→ **EXCERPTED PASSAGE**
>> Start

Gold Mart Sees Y2K Flashback in Hoarding : LUSENET : Grassroots Information Coordination Center (GICC) : One Thread

Saturday September 29 8:12 AM ET

Gold Mart Sees Y2K Flashback in Hoarding By Alden Bentley

NEW YORK (Reuters) - Nervous investors have been snapping up gold coins like hot cakes since the deadly attacks on New York and Washington rocked global financial markets and sparked a rush for hard assets that might retain value.

U.S. gold dealers and analysts say coins are a good gauge of overall investor interest in bullion, the price of which jumped some 8 percent in the days after the hijacked airliners leveled the World Trade Center and part of the Pentagon.

Gold has historically been used as a hedge against turmoil and falling prices. But it fell out of favor until very recently as inflation faded and central banks decided they needed less gold to back currencies and sold some of their reserves.

Analysts see parallels as well as contrasts with the safe-haven gold buying of 1999 that was in anticipation of the New Year computer meltdown, which, along with predictions of a new millennium catastrophe, failed to materialize in 2000.

An apocalyptic view of world events is a motivation for some in the coin-buying crowd. The fear of the Y2K bug was one such event, as hoarders acted on fears of widespread technical failures in everything from planes to cash machines.

Most of the 1999 gold hoarders had sold back their Y2K purchases a year and a half before the September 11 attacks.

The scene in lower Manhattan rekindled similar visions of devastation just steps from the heart of U.S. gold trade at the COMEX division of the New York Mercantile Exchange.

At least 12 metric tons of the gold bars and 930 tons of silver are buried in vaults under the rubble. The bullion is there to guarantee delivery against the futures traded at the COMEX. Dealers said there are probably more gold coins and bars temporarily out of circulation in the ruins, that were not officially registered with the exchange.

The sudden investor demand for American Eagle coins, which are both U.S. legal tender and an investment in pure gold, has taxed the government's ability to mint them. Interest in numismatic gold -- antique or rare coins -- is also up.

``Yes, coin is up, but appreciate that demand is up from zero,'' said Bob Piesco, deputy managing director at HSBC Bank USA, a major bullion trading bank and precious metals custodian. ``There was an initial blip, but then the exchange was closed, so you were limited for dealing.''

Mike Clark, president of Delaware-based bullion dealer and Depository FideliTrade Inc., said many small investors were taking unusual physical delivery of coins rather than having a custodian to store them in a vault, under account.

>> End

→ **DATASET ROWS**
>> Start

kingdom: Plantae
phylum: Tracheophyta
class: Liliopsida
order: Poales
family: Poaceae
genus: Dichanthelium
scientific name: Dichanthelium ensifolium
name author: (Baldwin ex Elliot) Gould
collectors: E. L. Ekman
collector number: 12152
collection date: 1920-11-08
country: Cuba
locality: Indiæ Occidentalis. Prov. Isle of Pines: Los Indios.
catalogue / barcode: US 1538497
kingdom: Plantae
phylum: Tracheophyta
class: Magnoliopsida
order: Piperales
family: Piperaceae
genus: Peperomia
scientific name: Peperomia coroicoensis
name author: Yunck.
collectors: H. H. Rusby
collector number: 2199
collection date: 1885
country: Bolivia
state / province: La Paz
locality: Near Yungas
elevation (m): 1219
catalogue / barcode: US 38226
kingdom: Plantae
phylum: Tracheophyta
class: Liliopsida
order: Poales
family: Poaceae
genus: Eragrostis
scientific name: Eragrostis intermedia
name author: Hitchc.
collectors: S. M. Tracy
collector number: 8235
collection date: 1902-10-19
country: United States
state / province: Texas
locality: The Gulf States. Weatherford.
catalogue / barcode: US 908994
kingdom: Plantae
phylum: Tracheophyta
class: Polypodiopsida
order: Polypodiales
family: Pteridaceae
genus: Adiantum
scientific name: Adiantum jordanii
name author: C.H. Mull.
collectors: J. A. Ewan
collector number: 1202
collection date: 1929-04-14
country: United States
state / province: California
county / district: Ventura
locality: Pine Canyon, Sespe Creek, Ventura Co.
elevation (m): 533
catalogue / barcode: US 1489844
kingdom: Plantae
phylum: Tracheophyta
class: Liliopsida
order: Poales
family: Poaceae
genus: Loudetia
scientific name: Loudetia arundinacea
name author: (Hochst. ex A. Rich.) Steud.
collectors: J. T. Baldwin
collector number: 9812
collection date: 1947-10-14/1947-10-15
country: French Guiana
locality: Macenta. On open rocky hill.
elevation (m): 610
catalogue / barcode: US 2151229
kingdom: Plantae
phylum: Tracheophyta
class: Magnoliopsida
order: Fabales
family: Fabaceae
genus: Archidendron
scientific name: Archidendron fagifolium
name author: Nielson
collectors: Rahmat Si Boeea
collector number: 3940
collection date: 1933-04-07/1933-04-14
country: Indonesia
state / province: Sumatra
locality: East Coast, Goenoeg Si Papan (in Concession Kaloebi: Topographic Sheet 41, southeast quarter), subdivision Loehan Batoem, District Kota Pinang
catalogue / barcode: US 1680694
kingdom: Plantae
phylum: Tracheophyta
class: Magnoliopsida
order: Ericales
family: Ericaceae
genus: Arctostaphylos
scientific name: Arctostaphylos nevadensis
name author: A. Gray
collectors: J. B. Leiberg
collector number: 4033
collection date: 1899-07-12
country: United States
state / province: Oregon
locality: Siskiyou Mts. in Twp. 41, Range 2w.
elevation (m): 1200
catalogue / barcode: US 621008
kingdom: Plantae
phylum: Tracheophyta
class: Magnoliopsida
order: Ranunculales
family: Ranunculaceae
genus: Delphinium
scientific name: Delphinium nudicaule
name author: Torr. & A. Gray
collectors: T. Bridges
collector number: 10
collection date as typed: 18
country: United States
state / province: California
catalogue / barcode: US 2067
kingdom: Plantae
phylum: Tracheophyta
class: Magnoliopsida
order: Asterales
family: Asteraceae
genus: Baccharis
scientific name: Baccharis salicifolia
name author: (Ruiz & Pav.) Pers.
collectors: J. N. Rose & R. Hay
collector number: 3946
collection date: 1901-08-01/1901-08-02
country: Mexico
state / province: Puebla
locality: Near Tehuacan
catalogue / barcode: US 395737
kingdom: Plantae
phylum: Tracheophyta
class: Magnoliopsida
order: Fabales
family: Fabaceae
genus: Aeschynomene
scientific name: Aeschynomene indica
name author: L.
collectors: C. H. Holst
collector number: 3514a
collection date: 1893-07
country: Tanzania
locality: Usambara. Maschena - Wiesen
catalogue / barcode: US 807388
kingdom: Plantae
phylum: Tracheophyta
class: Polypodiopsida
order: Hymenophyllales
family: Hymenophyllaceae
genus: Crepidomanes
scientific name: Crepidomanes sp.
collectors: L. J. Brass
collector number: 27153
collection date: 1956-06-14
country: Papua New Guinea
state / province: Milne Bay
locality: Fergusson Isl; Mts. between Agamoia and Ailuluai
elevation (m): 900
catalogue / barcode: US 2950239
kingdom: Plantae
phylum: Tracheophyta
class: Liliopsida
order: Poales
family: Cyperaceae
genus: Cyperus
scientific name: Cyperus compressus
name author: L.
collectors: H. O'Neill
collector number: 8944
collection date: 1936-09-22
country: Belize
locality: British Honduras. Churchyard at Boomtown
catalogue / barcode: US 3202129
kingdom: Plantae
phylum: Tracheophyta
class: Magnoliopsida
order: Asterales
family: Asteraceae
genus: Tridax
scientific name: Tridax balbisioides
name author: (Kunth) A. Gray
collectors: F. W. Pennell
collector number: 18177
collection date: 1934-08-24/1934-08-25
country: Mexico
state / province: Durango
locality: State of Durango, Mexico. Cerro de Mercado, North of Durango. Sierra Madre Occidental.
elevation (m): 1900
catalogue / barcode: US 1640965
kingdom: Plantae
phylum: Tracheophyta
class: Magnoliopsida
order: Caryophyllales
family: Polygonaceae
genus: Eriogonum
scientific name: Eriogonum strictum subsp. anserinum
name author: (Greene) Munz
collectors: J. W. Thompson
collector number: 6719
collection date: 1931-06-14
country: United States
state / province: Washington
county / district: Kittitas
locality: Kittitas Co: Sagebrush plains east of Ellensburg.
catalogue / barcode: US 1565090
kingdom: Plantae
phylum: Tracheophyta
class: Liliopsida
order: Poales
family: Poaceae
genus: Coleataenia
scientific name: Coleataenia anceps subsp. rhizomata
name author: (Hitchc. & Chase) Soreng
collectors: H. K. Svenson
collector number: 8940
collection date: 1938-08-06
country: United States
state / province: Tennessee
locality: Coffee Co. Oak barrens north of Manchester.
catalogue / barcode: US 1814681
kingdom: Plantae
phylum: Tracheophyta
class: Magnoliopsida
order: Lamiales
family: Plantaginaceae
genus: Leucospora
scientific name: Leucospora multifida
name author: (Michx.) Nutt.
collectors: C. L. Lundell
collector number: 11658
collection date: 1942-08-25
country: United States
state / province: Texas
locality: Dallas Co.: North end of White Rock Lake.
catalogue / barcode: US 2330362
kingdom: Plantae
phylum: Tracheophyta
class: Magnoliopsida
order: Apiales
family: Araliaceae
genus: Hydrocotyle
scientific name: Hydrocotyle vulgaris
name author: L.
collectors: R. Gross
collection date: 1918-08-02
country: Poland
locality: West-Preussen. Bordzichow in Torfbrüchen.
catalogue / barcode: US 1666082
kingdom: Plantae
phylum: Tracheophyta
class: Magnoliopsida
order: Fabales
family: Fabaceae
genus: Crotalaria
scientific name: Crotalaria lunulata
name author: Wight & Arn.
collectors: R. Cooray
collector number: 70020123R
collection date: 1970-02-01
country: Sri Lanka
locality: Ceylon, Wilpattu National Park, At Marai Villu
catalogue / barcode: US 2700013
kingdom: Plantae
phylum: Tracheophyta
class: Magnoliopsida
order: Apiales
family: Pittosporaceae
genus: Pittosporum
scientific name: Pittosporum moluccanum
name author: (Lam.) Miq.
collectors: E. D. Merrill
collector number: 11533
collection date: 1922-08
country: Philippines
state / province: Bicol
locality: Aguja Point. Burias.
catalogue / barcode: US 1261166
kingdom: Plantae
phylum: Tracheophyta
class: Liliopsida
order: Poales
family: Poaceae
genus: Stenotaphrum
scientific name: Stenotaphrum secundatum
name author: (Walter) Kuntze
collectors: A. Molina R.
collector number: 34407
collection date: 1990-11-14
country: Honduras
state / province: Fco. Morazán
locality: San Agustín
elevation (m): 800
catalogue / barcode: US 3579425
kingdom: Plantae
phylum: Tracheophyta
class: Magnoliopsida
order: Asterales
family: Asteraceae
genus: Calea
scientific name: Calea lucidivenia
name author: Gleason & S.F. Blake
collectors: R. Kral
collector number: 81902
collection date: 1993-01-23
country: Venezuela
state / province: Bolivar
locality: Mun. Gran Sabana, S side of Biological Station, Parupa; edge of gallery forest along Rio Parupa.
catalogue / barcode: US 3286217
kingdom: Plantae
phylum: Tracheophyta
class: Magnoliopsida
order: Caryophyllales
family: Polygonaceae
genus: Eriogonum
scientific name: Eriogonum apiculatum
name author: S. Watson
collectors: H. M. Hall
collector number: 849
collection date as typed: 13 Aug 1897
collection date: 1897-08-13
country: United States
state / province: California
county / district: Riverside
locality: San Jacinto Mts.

>> End

→ **PROBLEMS TO WORK ON**
1 – Decide whether each of the following statements agrees with the gold-hoarding article. Answer yes or no for each, and quote the words of the article that settle it.
(a) The price of gold rose by about 8 percent in the days after the attacks.
(b) Most of the people who hoarded gold in 1999 still held it when the September 11 attacks occurred.
(c) At least 12 metric tons of gold bars lie buried in vaults under the rubble.
2 – From the records, extract word for word every line from the line with "state / province: La Paz" to the line with "scientific name: Adiantum jordanii", including both of those lines.

→ **FINAL ANSWERS**
1 –
(a) Yes: "the price of which jumped some 8 percent in the days after the hijacked airliners leveled the World Trade Center and part of the Pentagon."
(b) No: "Most of the 1999 gold hoarders had sold back their Y2K purchases a year and a half before the September 11 attacks."
(c) Yes: "At least 12 metric tons of the gold bars and 930 tons of silver are buried in vaults under the rubble."

2 –
state / province: La Paz
locality: Near Yungas
elevation (m): 1219
catalogue / barcode: US 38226
kingdom: Plantae
phylum: Tracheophyta
class: Liliopsida
order: Poales
family: Poaceae
genus: Eragrostis
scientific name: Eragrostis intermedia
name author: Hitchc.
collectors: S. M. Tracy
collector number: 8235
collection date: 1902-10-19
country: United States
state / province: Texas
locality: The Gulf States. Weatherford.
catalogue / barcode: US 908994
kingdom: Plantae
phylum: Tracheophyta
class: Polypodiopsida
order: Polypodiales
family: Pteridaceae
genus: Adiantum
scientific name: Adiantum jordanii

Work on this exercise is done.